1974. David Chiang est au faite de sa gloire. Profitant de son statut de super star, Chiang, soutenu par son mentor Chang Cheh, obtient de la Shaw Brothers le droit de passer à la réalisation. Mais contrairement à son réalisateur fétiche, Chiang ne fait pas un film d'action sanglant. Il choisit au contraire, pour son second travail derrière la caméra, de s'orienter vers la comédie, voulant ainsi prouver être capable de s'en sortir dans d'autres registres que le Kung Fu ou le Wu Xia Pian.
Mad World of Fools est un film à sketchs, un format assez populaire durant les années 70 et idéal pour un réalisateur débutant : Après tout, si une histoire est ratée, on peut toujours se rattraper sur la suivante ! Comme souvent avec ce types de films, et comme on pouvait s'y attendre ici, les « sketchs » de Mad World of Fools sont de qualité très variable.
On peut quand même relever quelques grandes caractéristiques communes à chaque segment, à savoir l'influence marquée de Michael Hui et une volonté de liberté par rapport à la Shaw Brothers.

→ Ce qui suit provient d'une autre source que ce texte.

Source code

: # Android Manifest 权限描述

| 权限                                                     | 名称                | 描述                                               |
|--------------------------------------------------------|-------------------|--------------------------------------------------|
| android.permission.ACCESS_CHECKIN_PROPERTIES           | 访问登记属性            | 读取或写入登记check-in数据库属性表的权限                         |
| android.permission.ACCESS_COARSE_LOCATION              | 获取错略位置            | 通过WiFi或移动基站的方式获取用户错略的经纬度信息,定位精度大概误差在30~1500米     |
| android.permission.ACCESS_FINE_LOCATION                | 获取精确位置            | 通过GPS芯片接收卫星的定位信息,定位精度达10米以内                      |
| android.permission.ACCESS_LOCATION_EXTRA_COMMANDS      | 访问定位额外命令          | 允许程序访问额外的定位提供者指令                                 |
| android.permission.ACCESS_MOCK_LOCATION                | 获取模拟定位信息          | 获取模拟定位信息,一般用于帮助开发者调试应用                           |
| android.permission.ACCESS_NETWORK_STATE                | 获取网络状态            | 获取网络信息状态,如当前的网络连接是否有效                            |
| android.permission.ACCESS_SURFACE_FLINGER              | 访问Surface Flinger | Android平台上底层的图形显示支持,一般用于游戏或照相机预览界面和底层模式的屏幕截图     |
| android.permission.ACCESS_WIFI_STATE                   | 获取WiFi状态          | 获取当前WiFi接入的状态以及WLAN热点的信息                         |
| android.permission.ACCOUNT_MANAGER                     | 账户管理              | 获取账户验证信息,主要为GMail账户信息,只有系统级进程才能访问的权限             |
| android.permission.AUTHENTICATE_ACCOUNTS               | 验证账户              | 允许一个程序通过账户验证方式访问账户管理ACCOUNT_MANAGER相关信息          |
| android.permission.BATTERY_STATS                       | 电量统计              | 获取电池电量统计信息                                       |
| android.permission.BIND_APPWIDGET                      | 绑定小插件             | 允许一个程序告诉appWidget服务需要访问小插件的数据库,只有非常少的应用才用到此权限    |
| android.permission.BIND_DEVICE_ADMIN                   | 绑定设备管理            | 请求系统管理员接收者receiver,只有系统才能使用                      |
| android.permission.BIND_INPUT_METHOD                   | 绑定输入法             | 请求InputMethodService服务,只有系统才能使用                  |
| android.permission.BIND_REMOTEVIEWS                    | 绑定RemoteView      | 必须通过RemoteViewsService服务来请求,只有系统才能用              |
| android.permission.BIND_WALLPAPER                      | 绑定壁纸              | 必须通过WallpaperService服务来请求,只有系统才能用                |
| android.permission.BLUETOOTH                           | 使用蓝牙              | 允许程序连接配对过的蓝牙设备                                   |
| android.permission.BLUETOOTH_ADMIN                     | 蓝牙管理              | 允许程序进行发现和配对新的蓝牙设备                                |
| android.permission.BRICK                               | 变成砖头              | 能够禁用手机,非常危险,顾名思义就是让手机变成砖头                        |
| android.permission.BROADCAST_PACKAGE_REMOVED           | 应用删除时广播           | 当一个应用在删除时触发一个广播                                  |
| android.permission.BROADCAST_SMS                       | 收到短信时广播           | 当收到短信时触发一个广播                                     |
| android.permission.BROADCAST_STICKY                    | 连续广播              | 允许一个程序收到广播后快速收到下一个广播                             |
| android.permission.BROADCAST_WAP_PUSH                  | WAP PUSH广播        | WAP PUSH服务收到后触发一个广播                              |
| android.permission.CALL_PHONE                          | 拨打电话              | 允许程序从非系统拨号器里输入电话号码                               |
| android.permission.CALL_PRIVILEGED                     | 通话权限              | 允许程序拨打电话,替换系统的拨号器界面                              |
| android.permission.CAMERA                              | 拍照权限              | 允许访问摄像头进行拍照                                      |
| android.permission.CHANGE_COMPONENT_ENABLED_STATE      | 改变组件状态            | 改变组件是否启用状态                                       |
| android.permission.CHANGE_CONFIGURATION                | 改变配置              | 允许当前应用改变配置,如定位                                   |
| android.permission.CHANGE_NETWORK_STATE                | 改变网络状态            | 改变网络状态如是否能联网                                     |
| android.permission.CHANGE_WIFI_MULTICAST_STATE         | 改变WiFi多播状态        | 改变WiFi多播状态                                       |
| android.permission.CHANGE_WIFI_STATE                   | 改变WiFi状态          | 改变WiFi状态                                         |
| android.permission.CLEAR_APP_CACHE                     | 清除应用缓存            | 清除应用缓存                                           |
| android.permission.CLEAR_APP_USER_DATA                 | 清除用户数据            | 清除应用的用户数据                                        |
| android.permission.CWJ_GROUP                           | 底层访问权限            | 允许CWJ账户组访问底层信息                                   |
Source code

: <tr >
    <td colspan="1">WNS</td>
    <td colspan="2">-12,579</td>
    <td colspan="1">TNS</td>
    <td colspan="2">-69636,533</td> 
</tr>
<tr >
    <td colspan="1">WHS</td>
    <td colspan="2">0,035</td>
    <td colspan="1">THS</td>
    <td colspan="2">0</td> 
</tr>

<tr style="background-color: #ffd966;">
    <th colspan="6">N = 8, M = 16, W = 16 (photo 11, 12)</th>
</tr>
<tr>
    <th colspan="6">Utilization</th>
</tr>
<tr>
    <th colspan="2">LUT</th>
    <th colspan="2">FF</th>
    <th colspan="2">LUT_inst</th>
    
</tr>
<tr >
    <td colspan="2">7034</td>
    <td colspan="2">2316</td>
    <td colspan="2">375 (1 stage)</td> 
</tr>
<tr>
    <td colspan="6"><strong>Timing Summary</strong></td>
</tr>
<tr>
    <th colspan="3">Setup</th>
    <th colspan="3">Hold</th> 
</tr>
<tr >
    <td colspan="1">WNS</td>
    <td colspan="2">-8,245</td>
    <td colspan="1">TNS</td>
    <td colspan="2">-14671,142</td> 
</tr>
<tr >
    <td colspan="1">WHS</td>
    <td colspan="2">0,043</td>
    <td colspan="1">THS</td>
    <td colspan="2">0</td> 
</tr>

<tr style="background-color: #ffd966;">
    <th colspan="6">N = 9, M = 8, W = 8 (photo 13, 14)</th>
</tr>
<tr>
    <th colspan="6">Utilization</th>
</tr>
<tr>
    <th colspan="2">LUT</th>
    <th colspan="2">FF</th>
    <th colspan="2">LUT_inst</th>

Games Gamblers Play étant sorti juste après l'œuvre de Chiang, cette influence est certainement issue de la très populaire émission de TV animée par Michael. En tous les cas, la filiation demeure évidente. Comme chez l'aîné des frères Hui, l'humour du film est ancré dans la réalité Hong Kongaise. Mari obsédé par la TV ou les prostitués, rapport difficile de Chinois traditionalistes face aux comportements occidentaux, influence des films de Kung Fu sur le public... Chiang prend un malin plaisir à croquer les petits travers de ses concitoyens. Détail qui ne trompe pas, alors que la Shaw Brothers produit essentiellement des films en mandarin, Mad World of Fools est tourné en cantonais.
Ce choix linguistique illustre aussi la volonté d'autonomie de Chiang par rapport au lourd appareil productif de la Shaw Brothers. L'acteur profite du fait qu'il est derrière la caméra pour éviter une bonne partie des figures classiques de la firme. Pas de Chine ancienne en costume mais un Hong Kong contemporain à l'ambiance délicieusement seventies. Un minimum de décors en studio, un maximum d'extérieurs et des tournages en pleine rue. Seule concession : Des passages gentiment érotiques que n'aurait pas renié Li Han Hsiang à la même époque. Mais, après tout, c'était l'ensemble de la production locale qui se laissait aller à ce genre de mode...
Pour faire le lien entre les différentes historiettes du film, David Chiang joue les maîtres de cérémonie, sourire ravageur aux lèvres. A vrai dire, ses petites conclusions morales sont bien convenues mais le décor stylisé, la présence de Lee Hoi San en génie de la lampe (!) et la propension de Chiang à s'auto parodier enlèvent le morceau.
Quand aux sketchs même, comme relevé précédemment, leur qualité varie grandement.
Le premier, avec Dean Shek en vedette, n'a qu'un seul intérêt : Il est court ! On peut donc passer au second sans que l'ennui n'ait eu le temps de s'installer. Dans sa deuxième histoire, Chiang prend les devants en se donnant le rôle principal, celui d'un jeune amoureux, fan de films de Kung Fu mais bien mauvais pratiquant ! Un rôle on ne peut plus auto parodique pour la star de Vengeance ! Le récit est mené de manière prévisible (Chiang rêve de combats où il gagne comme dans un film, il revit la même situation dans la réalité mais évidemment rien ne se passe comme prévu) mais le concept est suffisamment bon pour faire mouche. Les trois segments suivants s'avèrent peu intéressants : Les chutes sont prévisibles et bien trop longues à se mettre en place. Heureusement, Chiang corrige le tir sur les deux dernières histoires. La première voit Hui Siu Hung (il faut voir sa tête jeune !) devoir composer entre son épouse occidentale extravertie et sa mère conservatrice. Chiang exploite la situation avec efficacité, renvoyant chaque personnage dos à dos pour mieux tirer la situation vers le rire. Pari tenu. Quand au dernier segment, le plus long du film, il voit le retour de Chiang au premier plan en tant que riche kleptomane confronté à une bande de malfrats. Le ton « Huiien » est mis de coté au profit d'un rythme plus enlevé. Avec ses courses poursuites sans fin et sa petite musique accrocheuse, on se croirait dans un dessin animé !
Pour une première réalisation, le résultat est inégal mais globalement positif. Ce qui frappe le plus, c'est qu'en s'inscrivant dans la réalité Hong Kongaise et en essayant de s'affranchir du processus de production rigide de la Shaw, Chiang était sur la bonne voir pour faire face aux concurrents de la Golden Harvest. Hélas, la Shaw Brothers ne le réalisera pas et, incapable de se remettre en question, entamera un long déclin commercial.